Insects have many survival strategies and will overwinter in one of their four stages: egg, larva, pupa or adult. Some insects migrate south in the winter (think, Monarchs), and some aquatic insects overwinter under the ice, but most insects overwinter in your yard.
Native bees are our most important pollinators. 70% of the 4000 native North American bee species overwinter in the ground; certain bees build nests in tunnels, where they deposit eggs and nutrients for larvae to feed upon before emerging as adults in the spring. Other bees lay eggs in holes of logs. Bumble bee queens mate in the fall and overwinter in shallow tunnels in the ground, under a blanket of leaves, emerging to start a new colony in the spring. In addition, some bees and other insects spend their winter in hollow plant stalks, so think twice before cutting your spent flowers to the ground each fall.

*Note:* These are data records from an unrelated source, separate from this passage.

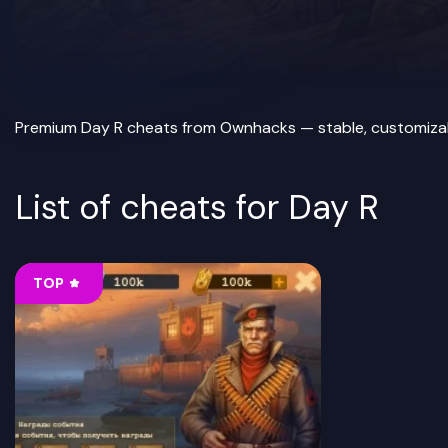
Premium Day R cheats from Ownhacks — stable, customizable 
List of cheats for Day R
TOP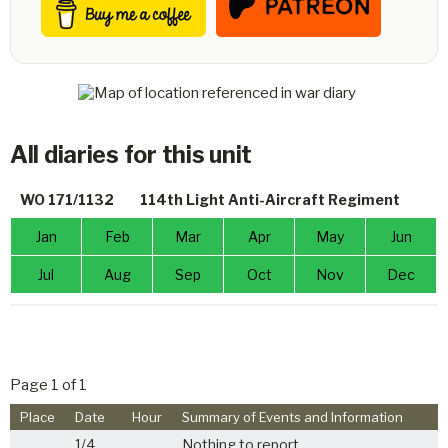
All diaries for this unit
WO 171/1132
114th Light Anti-Aircraft Regiment
Jan
Feb
Mar
Apr
May
Jun
Jul
Aug
Sep
Oct
Nov
Dec
Page 1 of 1
Place
Date
Hour
Summary of Events and Information
1/4
Nothing to report.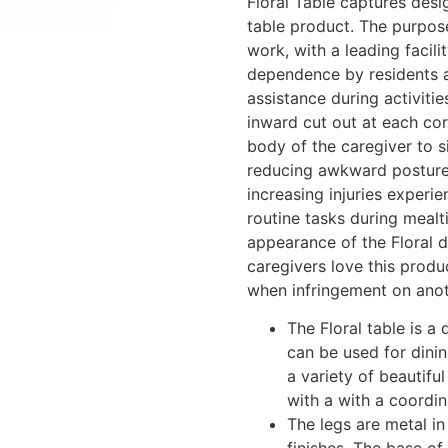
Floral Table captures desi
table product. The purpos
work, with a leading facili
dependence by residents a
assistance during activiti
inward cut out at each cor
body of the caregiver to s
reducing awkward posture 
increasing injuries experi
routine tasks during mealt
appearance of the Floral 
caregivers love this produ
when infringement on anot
The Floral table is a 
can be used for dinin
a variety of beautifu
with a with a coord
The legs are metal in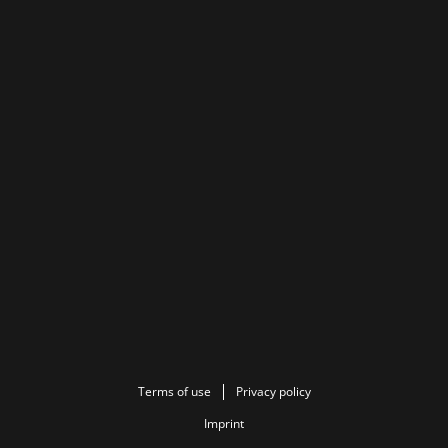
Terms of use
Privacy policy
Imprint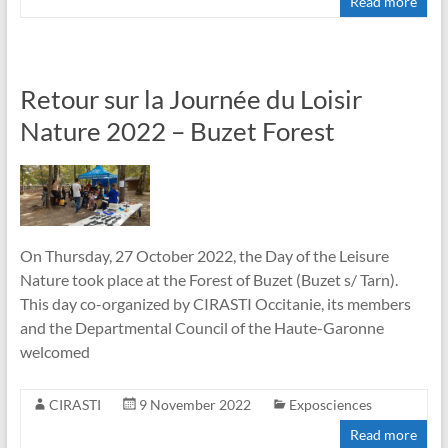
Read more
Retour sur la Journée du Loisir
Nature 2022 – Buzet Forest
On Thursday, 27 October 2022, the Day of the Leisure
Nature took place at the Forest of Buzet (Buzet s/ Tarn).
This day co-organized by CIRASTI Occitanie, its members
and the Departmental Council of the Haute-Garonne
welcomed
CIRASTI
9 November 2022
Exposciences
Read more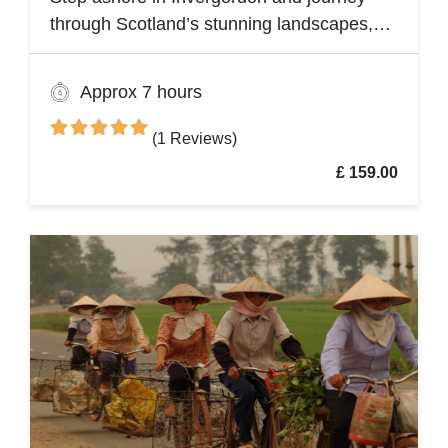
through Scotland’s stunning landscapes,
history, and Whisky heritage. Visit Loch
Ness, where legend meets breathtaking
Approx 7 hours
scenery, and explore the dramatic ruins of
Urquhart Castle, perched on the loch’s
(1 Reviews)
shores
£ 159.00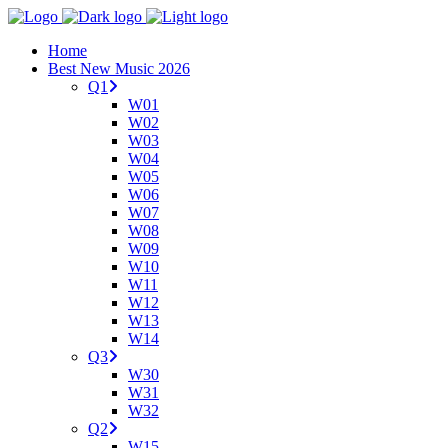
Home
Best New Music 2026
Q1
W01
W02
W03
W04
W05
W06
W07
W08
W09
W10
W11
W12
W13
W14
Q3
W30
W31
W32
Q2
W15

Importantly, many insects modify their metabolism by entering a dormant state called diapause. When days get shorter and cooler, these insects find a winter shelter where they activate a protein that interferes with the growth of ice crystals and keeps the insects from freezing.
HOW CAN WE HELP THESE INSECTS SURVIVE WINTER? Since so many types of insects prefer to overwinter in leaves, we must take care about when and where they are raked. Disturbing leaves too late in the season may kill the dormant insects. Keep most of the leaves that fall in your yard in loose piles at the edge of your lawn, or among shrubs or flower beds. Don’t mow the leaves, as entire leaves will create larger spaces for insects. Dead-head flower stalks if you must, but leave your flower stems and seed pods uncut until spring. They add to the winter landscape, provide shelter to insects and food for overwintering birds. In the spring, before you start digging too early, be on the lookout for holes in the ground, as these may hold overwintering insects that will soon emerge.